Sulle pagine del settimanale Giallo (che potete trovare in edicola dal 6 al 12 dicembre) la criminologa e psicologa forense Roberta Bruzzone commenta le motivazioni della sentenza della Cassazione su Massimo Bossetti. Lo scorso 12 ottobre i giudici della Suprema Corte hanno condannato all’ergastolo il muratore di Mapello. Per la giustizia non ci sono dubbi: è stato lui, quella maledetta sera del 26 novembre 2010, ad uccidere Yara Gambirasio. “Nelle 155 pagine delle motivazioni di condanna hanno demolito tutte le doglianze difensive, a cominciare dalla tanto sbandierata mancanza perizia genetica” esordisce la Bruzzone.
“I giudici spiegano anche che si può richiedere la perizia quando vi è evidenza dell’utilizzo di una metodica errata o superata e dell’esistenza di un metodo più recente e affidabile. Ma nulla di tutto questo emerge dagli atti” chiarisce la criminologa. L’esperta, riportando sempre le motivazioni della sentenza, commenta un’altra delle ipotesi portata avanti dalla difesa di Bossetti: quella del complotto. “Visto che la difesa ha utilizzato l’argomento anche in sede extra processuale – si legge nella sentenza -, è bene chiarire che la genericissima ipotesi della creazione in laboratorio del Dna dell’imputato, oltre ad appartenere alla schiera delle idee fantasiose prive di qualsiasi supporto scientifico e aggancio con la realtà, è manifestamente illogica“.

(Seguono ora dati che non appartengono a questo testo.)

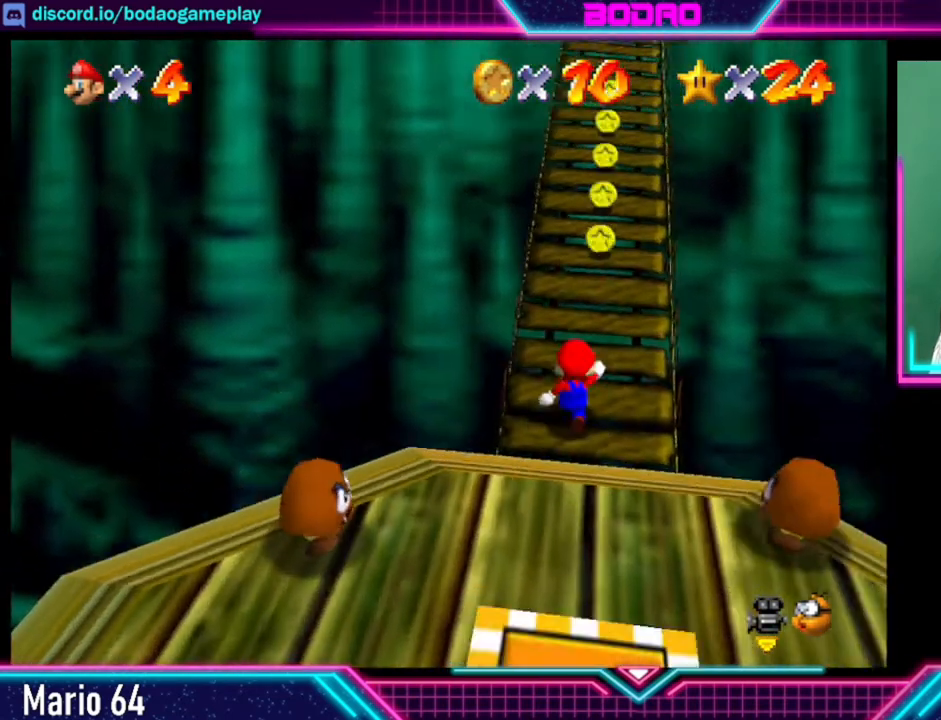
{"buttons": [], "left_stick": "up", "events": []}
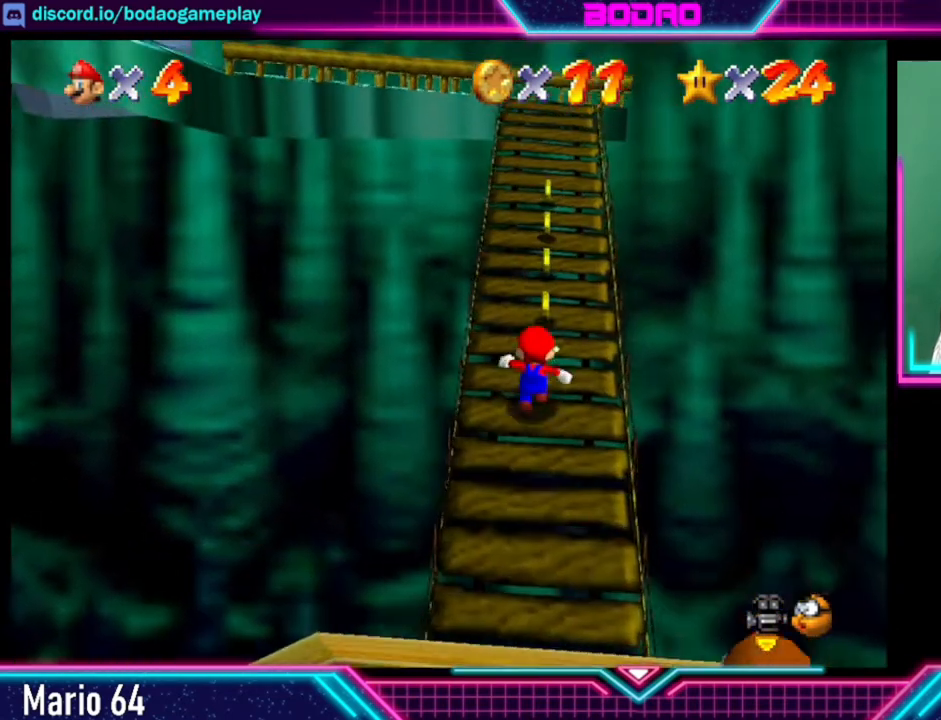
{"buttons": [], "left_stick": "up", "events": []}
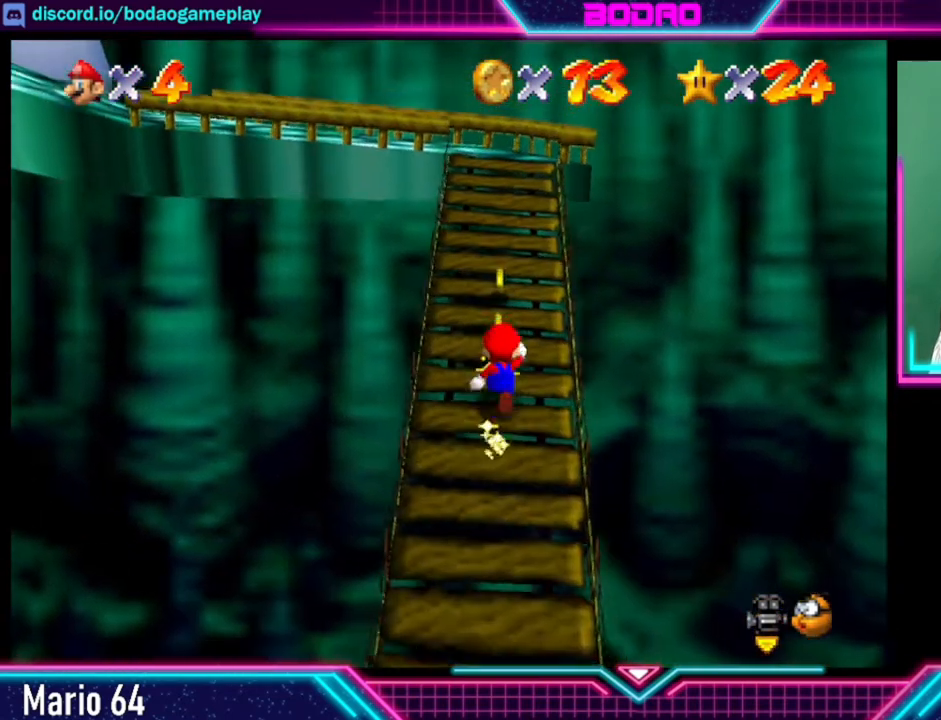
{"buttons": [], "left_stick": "up", "events": []}
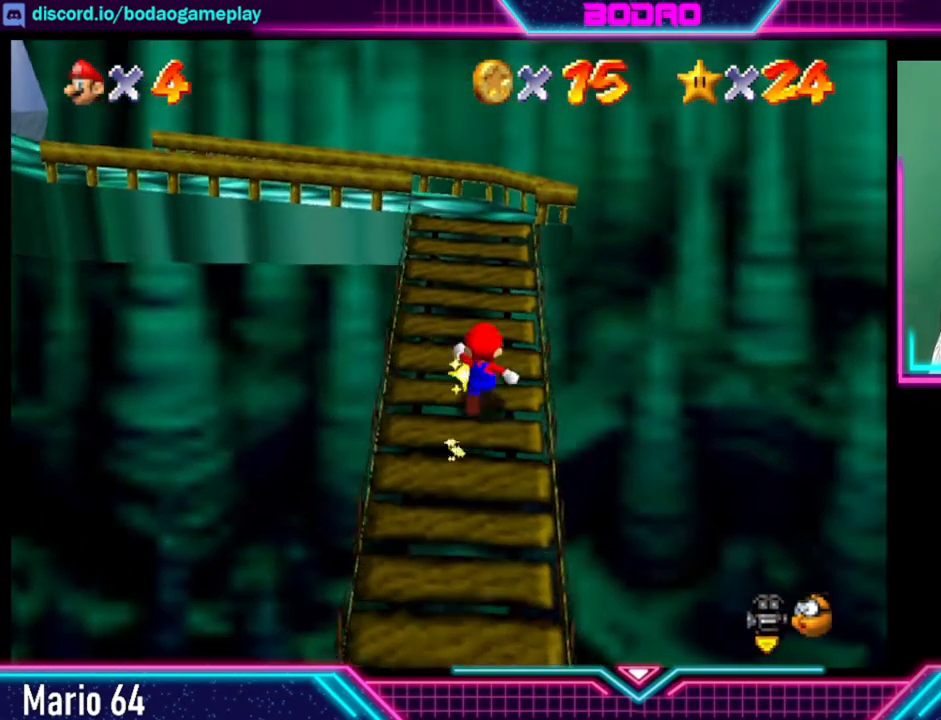
{"buttons": [], "left_stick": "up", "events": []}
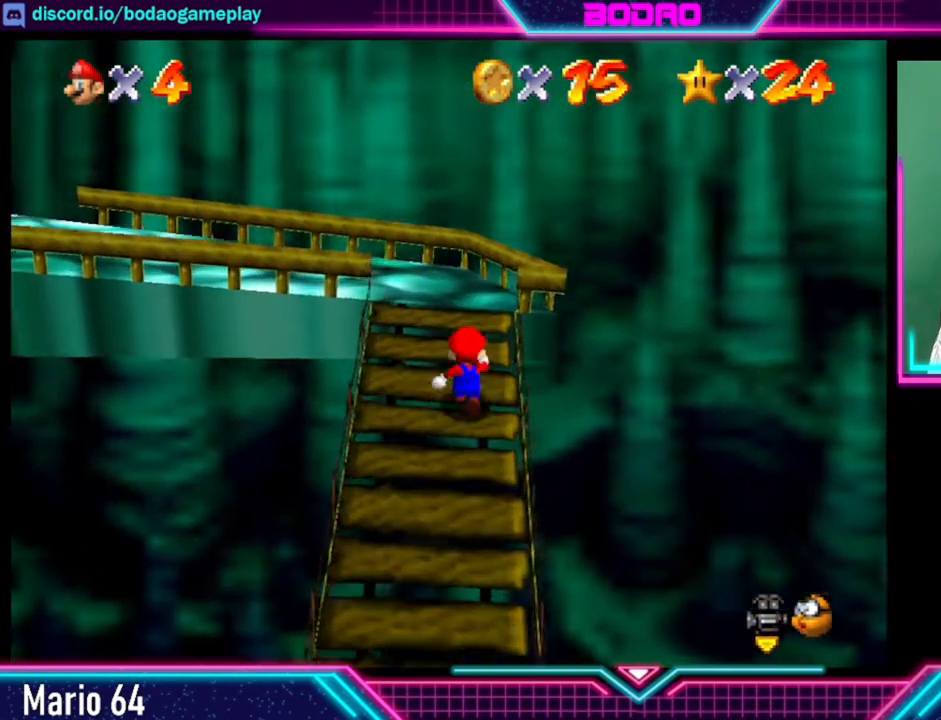
{"buttons": [], "left_stick": "up-left", "events": [[400, "left_stick", "up-left"]]}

“Se si volesse seguire la tesi complottista legata anche alla necessità di dare in pasto all’opinione pubblica un responsabile è evidente che – ammessa solo per ipotesi la reale possibilità di creare in laboratorio un Dna – si sarebbe creato un profilo che immediatamente poteva identificare l’autore del reato senza attendere, come invece è accaduto, ben tre anni. – scrivono i giudici – Così come è fantasiosa l’ipotesi di una contaminazione volontaria da parte di terzi prima del ritrovamento del corpo della vittima“. Dunque anche per Roberta Bruzzone non ci sono dubbi: “Ergastolo confermato. Caso chiuso”
La Cassazione ha rilevato la piena coincidenza tra il profilo genetico catalogato come “Ignoto 1“, rinvenuto sulle mutandine della ginnasta, e quelle del muratore di Mapello. L’evidenza scientifica, frutto di “numerose e varie analisi biologiche effettuate da diversi laboratori”, ha “valore di prova piena“. “La probabilità di individuare un altro soggetto con lo stesso profilo genotipico equivale a un soggetto ogni 3.700 miliardi di miliardi di miliardi di individui“.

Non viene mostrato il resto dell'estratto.